Got an error message when using summarise inside for loop

Having a list containing 244 data frames. This list is called d, and

looks like this.


year pos days sal
1 2009 A 31 2000
2 2009 B 60 4000
3 2009 C 10 600
4 2010 B 10 1000
5 2010 D 90 7000

I would like to group data by year, adding days and sal, and select pos where days is maximum in the group.

The result is like:

year pos days sal
1 2009 B 101 6600
2 2010 D 100 8000

I know how to do this when it comes to the case doing it to only one data frame.
I did it this way:

summarise(ygroup, pos = pos[which.max(days)], days = sum(days), sal = sum(sal))
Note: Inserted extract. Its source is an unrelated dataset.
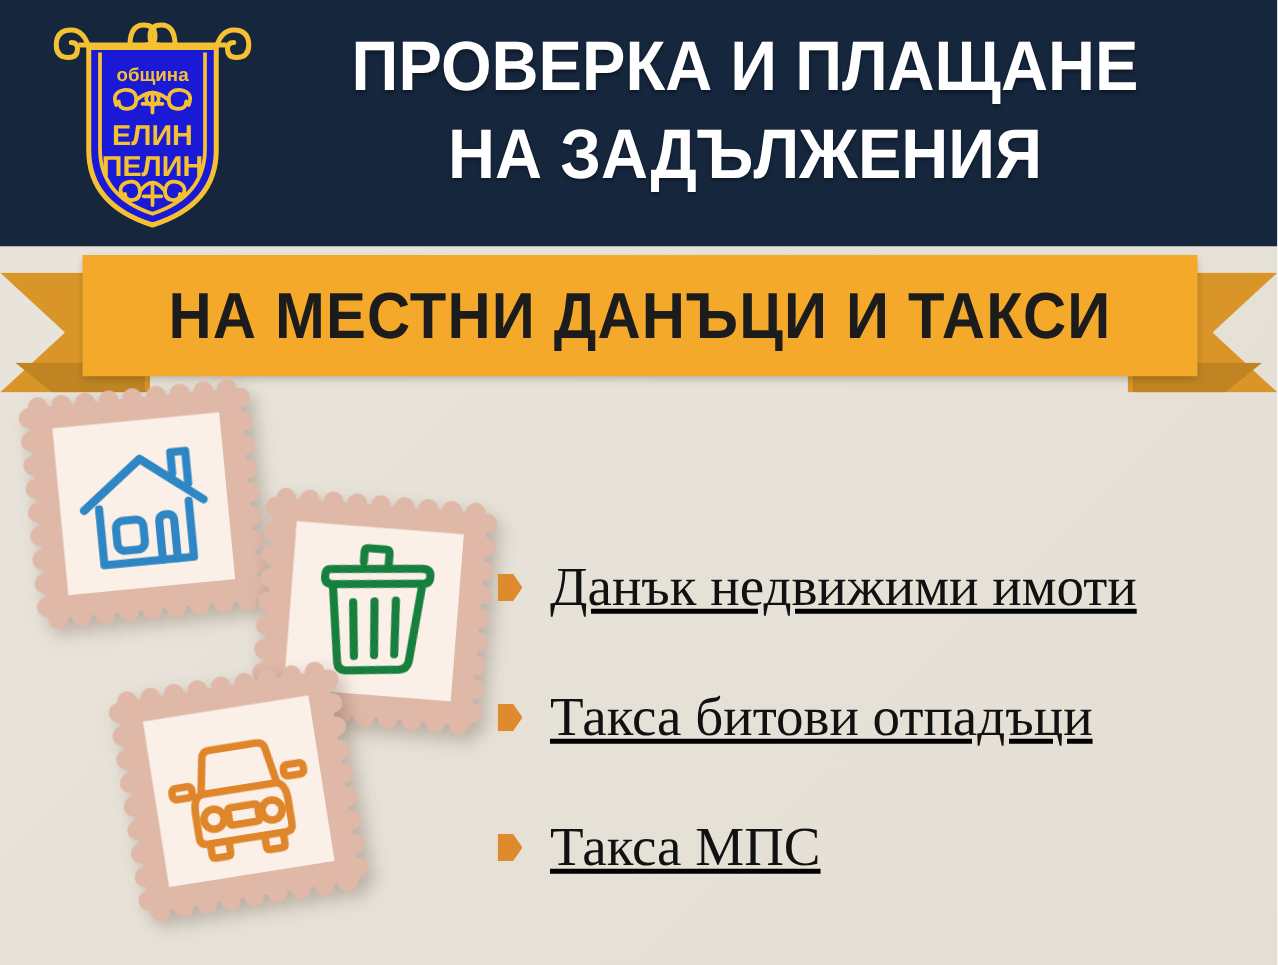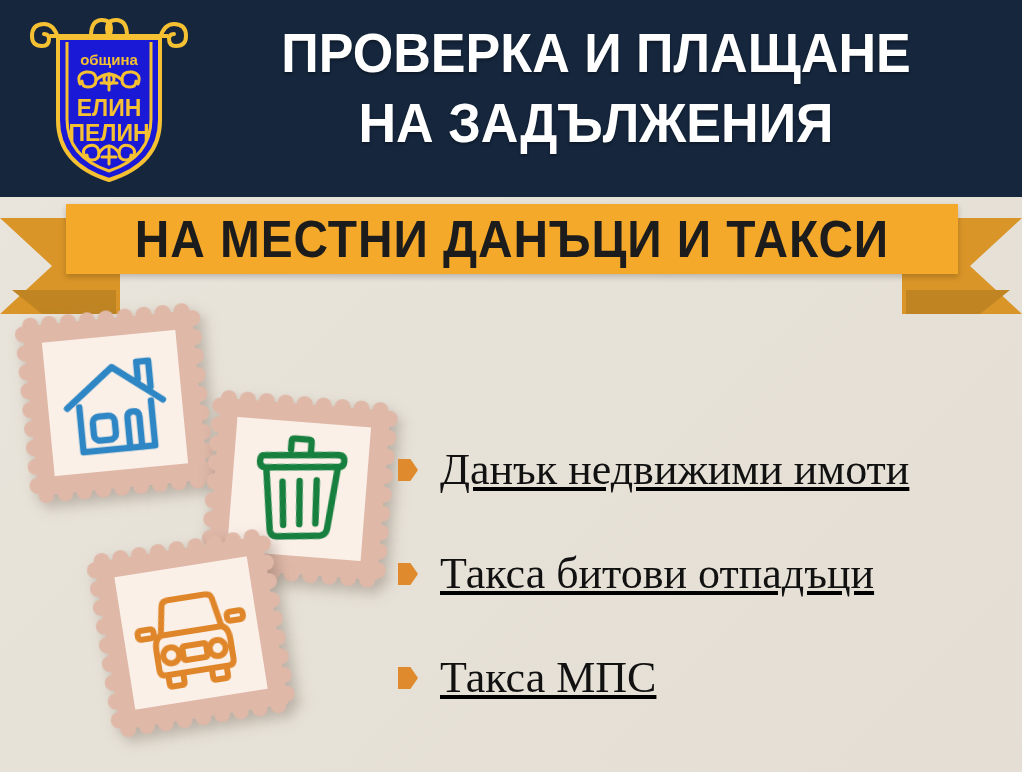"община" .crest { left: 28px -> 41px }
But I want to do this same operation to the 244 data frames in the list d.
I tried this:

for(i in 1:244){
e[[i]]<-summarise(ygroup[[i]], pos = pos[which.max(days)], days = sum(days), sal = sum(sal))

But this doesn't work, an error showing up.

Error: expecting a single value

(I think this part;
pos = pos[which.max(days)]
is making the problem, but I'm not that sure...)
How can I solve this...?

Any comments will be greatly appreciated! :)

Answer Source

We can use lapply with anonymous function call to loop over the list of data.frames ('d')

lapply(d, function(x) x %>% 
                       group_by(year) %>% 
                       summarise(pos = pos[which.max(days)], 
                                 days = sum(days), sal = sum(sal)))